Auch und gerade in einem verkehrsberuhigten Bereich seien Autofahrer verpflichtet, beim Ein- und Aussteigen darauf zu achten, dass andere Verkehrsteilnehmer durch das Öffnen der Türe nicht geschädigt würden. Sie müssten sich sorgfältig vergewissern, dass sie niemanden gefährdeten und dabei besonders auf den fließenden Verkehr aufpassen. Diese Regeln habe der Taxifahrer ignoriert.

Ein Viertel des Schadens müsse die Renault-Fahrerin jedoch selbst tragen, weil sie sich in der verkehrsberuhigten Zone nicht an die vorgeschriebene Schrittgeschwindigkeit gehalten habe. Wenn der beschädigte Wagen zu schnell vorbeifahre, begründe dies eine Mithaftung wegen "erhöhter Betriebsgefahr".

Ein Ausstellungsauto ist kein Neuwagen

Die Autokäuferin kann den Kaufpreis des Fahrzeugs um 1.000 Euro mindern

In einer Münchner Niederlassung von Mercedes kaufte Frau X Ende 2019 einen Sportwagen: statt zum Listenpreis von 61.788 Euro zum Schnäppchenpreis von 54.604 Euro. Der bereits 2018 hergestellte Wagen war in einer anderen Mercedes-Niederlassung ausgestellt. Besucher konnten ihn dort besichtigen, gefahren war aber noch niemand damit.

Etwa einen Monat nach dem Kauf benötigte die Autofahrerin Pannenhilfe, weil die Batterie defekt war. Nach und nach entdeckte sie Kratzer, kleine Dellen und Abschürfungen an den Einstiegsleisten. Ein fabrikneues Fahrzeug könne das nicht sein, reklamierte Frau X: Das Auto sei ihr schon gebraucht übergeben worden. Man habe ihr zwar mitgeteilt, dass das Lagerfahrzeug aus einer anderen Niederlassung überführt werden müsse. Aber von einem "Ausstellungsstück" habe sie nichts gewusst.

Vom Autohersteller forderte die Käuferin, den Kaufpreis um 5.000 Euro herabzusetzen. Das Unternehmen ersetzte die beschädigte Batterie, lehnte jedoch eine Preisminderung ab: Ausstellungsstück hin oder her, immerhin sei der Wagen erstmals auf die Käuferin zugelassen worden. Probefahrten hätten keine stattgefunden.
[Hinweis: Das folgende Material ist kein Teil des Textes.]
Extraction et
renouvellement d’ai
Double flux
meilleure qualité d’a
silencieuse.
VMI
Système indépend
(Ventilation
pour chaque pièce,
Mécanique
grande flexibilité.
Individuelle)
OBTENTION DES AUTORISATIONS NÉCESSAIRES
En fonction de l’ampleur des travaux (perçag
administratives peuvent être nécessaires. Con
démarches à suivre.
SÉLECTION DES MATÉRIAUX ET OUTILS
Also handle es sich um einen Neuwagen und nicht um ein Vorführfahrzeug.

Die Käuferin klagte auf Preisminderung: Mehr als 1.000 Euro konnte sie beim Amtsgericht München jedoch nicht durchsetzen (271 C 8389/21). In einem Punkt gab ihr das Gericht allerdings Recht: Da zwischen Produktion und Abschluss des Kaufvertrags über zwölf Monate vergangen seien, sei das Auto nicht mehr als Neuwagen anzusehen. Und als Ausstellungsstück sei es genau genommen auch nicht völlig "ungenutzt".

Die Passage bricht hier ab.